From incubation to execution

Many of the proposed changes are sweeping and radical and the road ahead is littered with challenges. The best way to engage with disruptive fintech is balancing these with quick wins: minimum disruption for maximum benefit, according to Mr Braine. A problem here is that banks are not the best equipped for the nimble processes and business arcs of fintech start-ups.

“Within a bank, the vendor approval process can be lengthy for good reasons related to performing necessary due diligence,” says Mr Braine. But if a bank just wants to test a project, which is not yet going live, some flexibility on the risks is required. “The fintech space needs a controlled way to conduct proofs of concepts without having to go through a full version. A slim-lined environment capability is useful for testing,” he adds.

It seems that it is better to start small, with applications that may not in themselves be game changing, but have cleverly built in the optionality for further innovation. In the DLT field, bilateral payment netting business CLSNet embodies this by standardising calculations. “It is only a stepping stone as it doesn’t perform the settlement yet, but it opens the door for a broader suite of services off the back of it,” says Mr Braine.

A real-life case study of this type of approach is the Bookbuilding app, launched by developer SIA in mid-2017 in collaboration with Refinitiv’s Eikon platform, which provides a fully digitised platform for equity capital markets transactions. “The SIA Bookbuilding app services all participants – issuers, investors and syndicate banks – to offer full transparency throughout the bookbuilding process in real time,” says SIA capital markets director Deborah Traversa.

It has “a native compliance approach in terms of the Markets in Financial Instruments Directive II and market abuse regulation with full digital traceability including allocation justification, record keeping and market sounding”, she adds. The next step for SIA would be to deepen data integration by including real-time feedback from investors and using analytics to provide actionable insight. In the medium to long term, the app has its eyes on DLT developments. “We already have a private blockchain infrastructure called SIAchain that is fully compliant with the rules, secure and dedicated to the financial world,” says Ms Traversa.

The new frontiers

Although most of these innovations are still some way from full integration into the DNA of the capital markets, many applications are already live, with most institutions hard at work on further developments. A longer term and perhaps more remote area of technological advancement is quantum computing.

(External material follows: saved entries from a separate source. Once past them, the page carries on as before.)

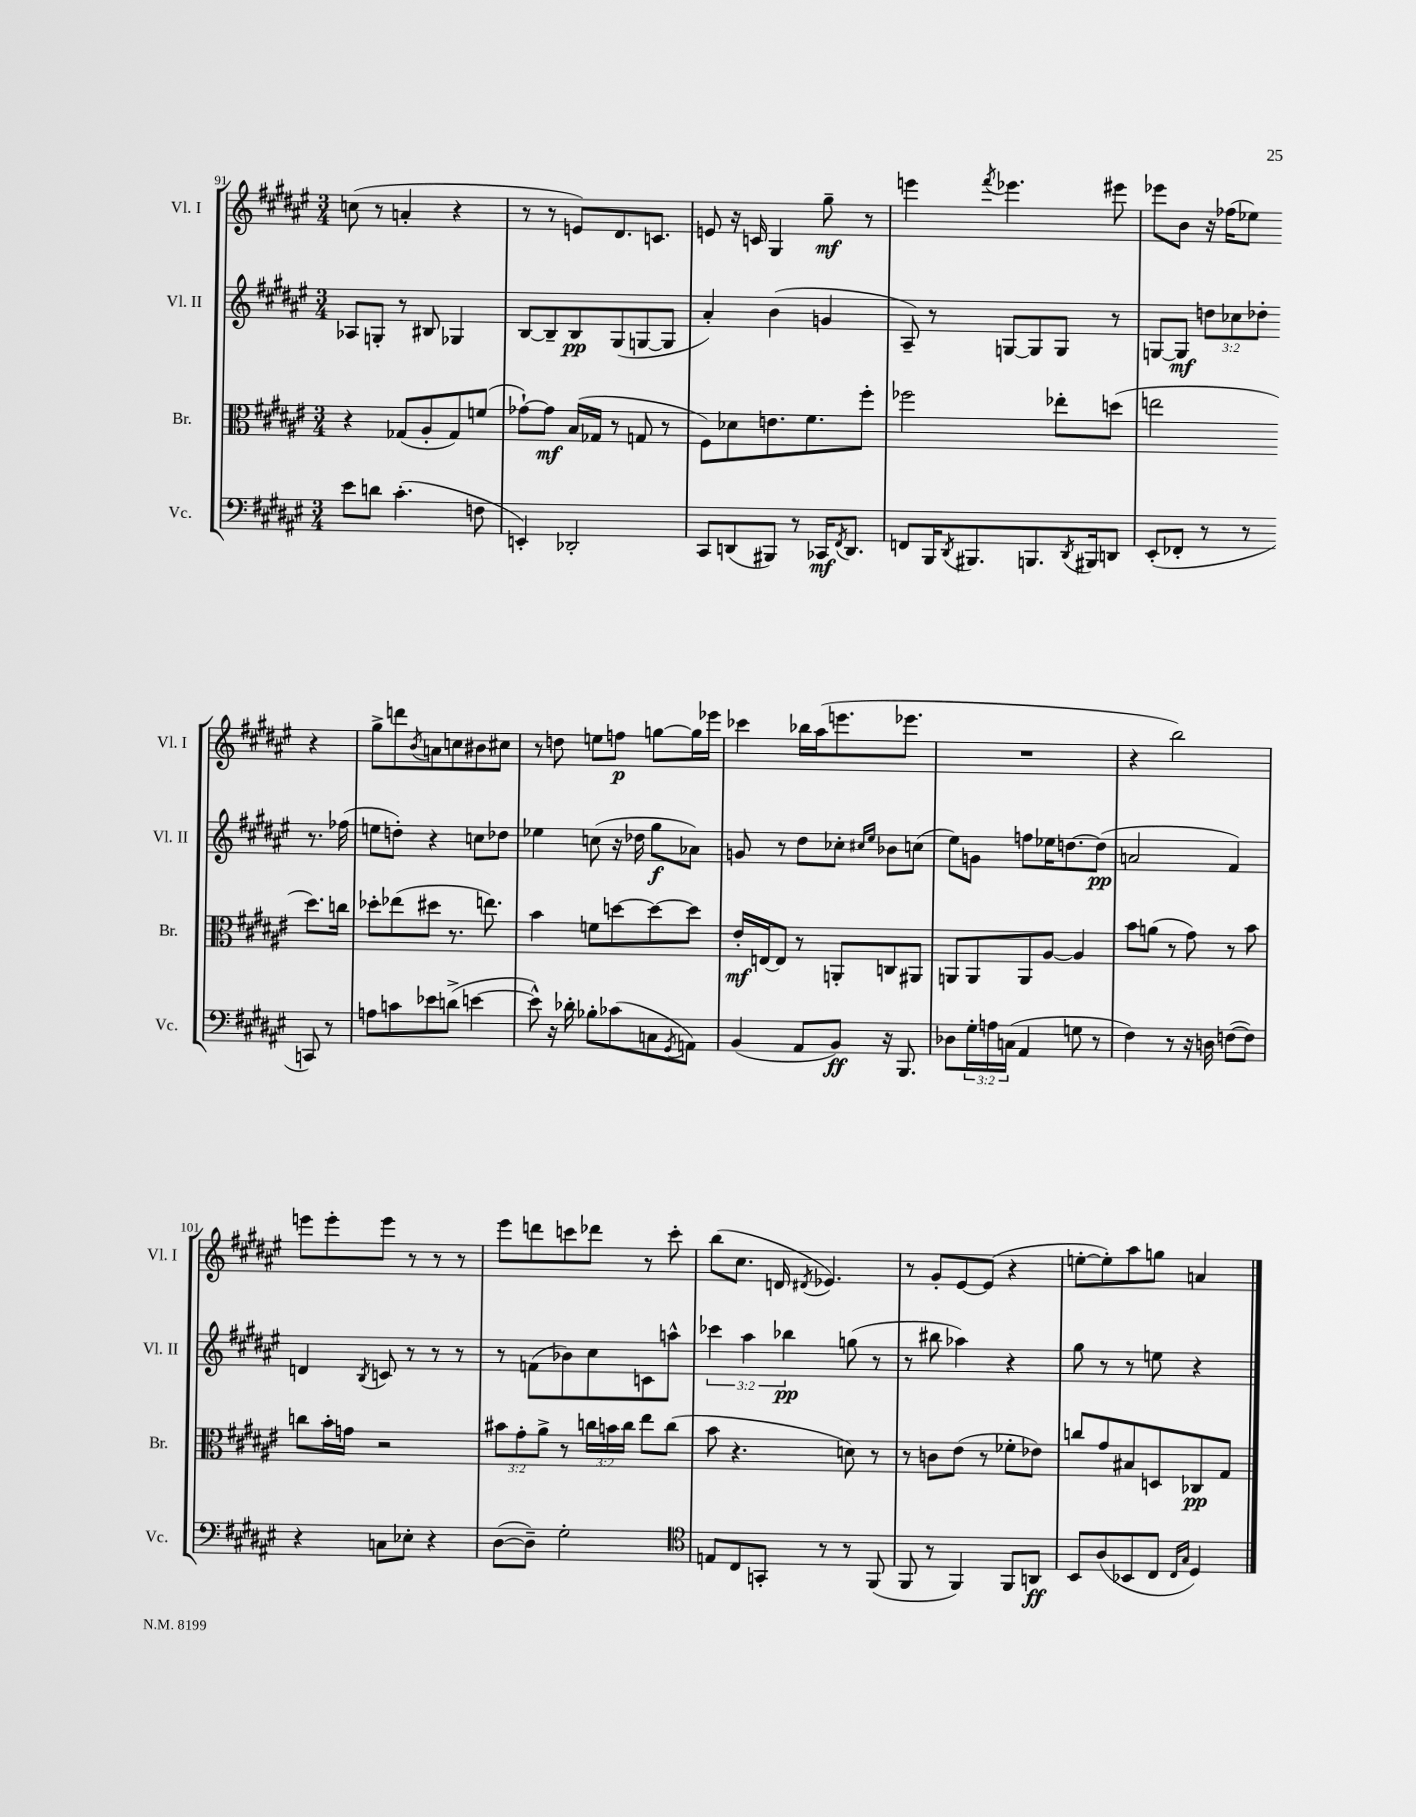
<<
\new StaffGroup <<
\new Staff = "s0" \with { instrumentName = "Vl. I" shortInstrumentName = "Vl. I" } {
    \clef treble \key fis \major \numericTimeSignature \time 3/4
    c''8( r8 a'4-. r4 |
    r8 r8 e'8) dis'8. c'8. |
    e'8 r16 c'16 gis4 gis''8--\mf r8 |
    e'''4 \acciaccatura { fis'''8 } ees'''4. eis'''8 |
    ees'''8 b'8 r16 fes''16( ees''8) r4 |
    gis''8-> d'''8 \acciaccatura { b'8 } a'8 c''8 bis'8 cis''8 |
    r8 d''8 e''8 f''8\p g''8~ g''16 ees'''16 |
    ces'''4 bes''16 ais''16( e'''8. ees'''8. |
    R2. |
    r4 b''2) |
    e'''8 e'''8-. e'''8 r8 r8 r8 |
    eis'''8 d'''8 c'''8 des'''8 r8 c'''8-. |
    b''8( cis''8. d'16 \acciaccatura { dis'8 } ees'4.) |
    r8 gis'8-. eis'8~ eis'8( r4 |
    e''8~-. e''8-.) ais''8 g''8 a'4 \bar "|." |
}
\new Staff = "s1" \with { instrumentName = "Vl. II" shortInstrumentName = "Vl. II" } {
    \clef treble \key fis \major \numericTimeSignature \time 3/4 \override Staff.TupletNumber.text = #tuplet-number::calc-fraction-text
    aes8 g8-. r8 bis8 ges4 |
    b8~ b8-- b8\pp gis8( g8~ g8 |
    ais'4-.) b'4( g'4 |
    ais8--) r8 g8~ g8 g8 r8 |
    g8~ g8\mf \tuplet 3/2 { d''8 ces''8 des''8-. } r8. fes''16( |
    e''8 d''8-.) r4 c''8 des''8 |
    ees''4 c''8( r16 des''16 gis''8\f aes'8) |
    g'8 r8 dis''8 ces''8-. \grace { cis''16 eis''16 } bes'8 c''8( |
    eis''8) g'8 f''8 ees''16 d''8.~ d''8\pp( |
    a'2 fis'4) |
    d'4 \acciaccatura { b8 } c'8 r8 r8 r8 |
    r8 f'8( bes'8) cis''8 c'8 a''8-^ |
    \tuplet 3/2 { ces'''4 ais''4 bes''4\pp } g''8( r8 |
    r8 bis''8 aes''4) r4 |
    gis''8 r8 r8 e''8 r4 \bar "|." |
}
\new Staff = "s2" \with { instrumentName = "Br." shortInstrumentName = "Br." } {
    \clef alto \key fis \major \numericTimeSignature \time 3/4 \override Staff.TupletNumber.text = #tuplet-number::calc-fraction-text
    r4 ges8( ais8-. ges8) f'8( |
    ges'8~-!) ges'8\mf b16( ges16 r8 g8 r8 |
    fis8) des'8 e'8. fis'8. fis''8-. |
    fes''2 ees''8-. d''8( |
    e''2 dis''8.) c''16 |
    des''8-. ees''8( dis''8 r8. e''8.) |
    b'4 f'8 d''8~ d''8~ d''8 |
    eis'16-.\mf e16~ e8 r8 a,8-. c8 ais,8 |
    a,8 a,8 a,8 ais8~ ais4 |
    b'8 a'8( r8 gis'8) r8 b'8 |
    c''8 b'16-. g'16 r2 |
    \tuplet 3/2 { bis'8 gis'8-. ais'8-> } r8 \tuplet 3/2 { c''16 b'16 c''16 } eis''8 c''8( |
    b'8 r4. d'8) r8 |
    r8 c'8 eis'8( r8 fes'8-. ees'8) |
    c''8 gis'8 bis8 d8 ces8\pp gis8 \bar "|." |
}
\new Staff = "s3" \with { instrumentName = "Vc." shortInstrumentName = "Vc." } {
    \clef bass \key fis \major \numericTimeSignature \time 3/4 \override Staff.TupletNumber.text = #tuplet-number::calc-fraction-text
    eis'8 d'8 cis'4.-.( f8 |
    e,4-.) des,2-. |
    cis,8 d,8( bis,,8) r8 ces,16\mf \acciaccatura { fis,8 } d,8. |
    f,8 b,,16 \acciaccatura { dis,8 } bis,,8. b,,8. \acciaccatura { dis,8 } bis,,16 d,8 |
    eis,8-.( fes,8-. r8 r8 c,8) r8 |
    a8 c'8 ees'8 d'8->( e'4~ |
    e'8-^) r16 des'16-. bes8-. ces'8( c8 \acciaccatura { gis,8 } a,8) |
    b,4( ais,8 b,8\ff) r16 b,,8. |
    des8 \tuplet 3/2 { gis16-. a16 c16( } ais,4 g8 r8 |
    fis4) r8 r16 d16 f8~( f8) |
    r4 c8 ees8-. r4 |
    dis8~( dis8--) gis2-. |
    \clef tenor e8 cis8 g,8-. r8 r8 fis,8( |
    fis,8 r8 fis,4) fis,8 a,8\ff |
    b,8 ais8( bes,8 cis8 \grace { cis16 gis16 } dis4) \bar "|." |
}
>>
>>
\layout { \context { \Score currentBarNumber = #91 } }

This has numerous possible applications in investment banking; for example, Barclays is experimenting with portfolio optimisation by mapping volatility, according to Mr Braine. However, quantum computing is such a difficult subject that the thresholds for development are high. The biggest concern is that a sufficiently powerful quantum computer could potentially crack existing cryptography in future. This is a serious threat for the banking world and it is a matter of when, not if, the hardware can be built, Mr Braine adds.

Cybersecurity is at the top of the list for many clients, agrees Mr Wiersma. “Yes, quantum computing will in the future be instrumental, but at the moment it is more important to change the behaviour of employees,” he says. While the whole industry is concerned about the threat of tech innovation, it could be that human error is the greater threat.